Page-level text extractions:
····················

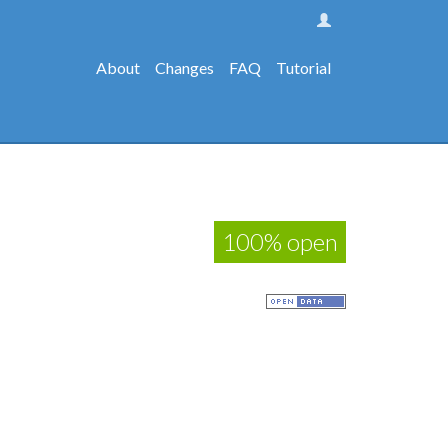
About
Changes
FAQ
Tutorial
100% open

····················

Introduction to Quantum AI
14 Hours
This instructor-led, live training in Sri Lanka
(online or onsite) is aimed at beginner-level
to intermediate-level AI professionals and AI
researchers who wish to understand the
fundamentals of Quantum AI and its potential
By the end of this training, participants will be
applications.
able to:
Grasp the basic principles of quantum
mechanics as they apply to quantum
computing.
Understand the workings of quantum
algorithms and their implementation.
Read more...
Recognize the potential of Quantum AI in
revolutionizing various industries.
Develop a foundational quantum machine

····················

Transcribe the records above from the line holding "Introduction to Quantum AI" down to the line holding "fundamentals of Quantum AI and its potential", inclusive, without adding anything.

» RESPONSE
Introduction to Quantum AI
14 Hours
This instructor-led, live training in Sri Lanka
(online or onsite) is aimed at beginner-level
to intermediate-level AI professionals and AI
researchers who wish to understand the
fundamentals of Quantum AI and its potential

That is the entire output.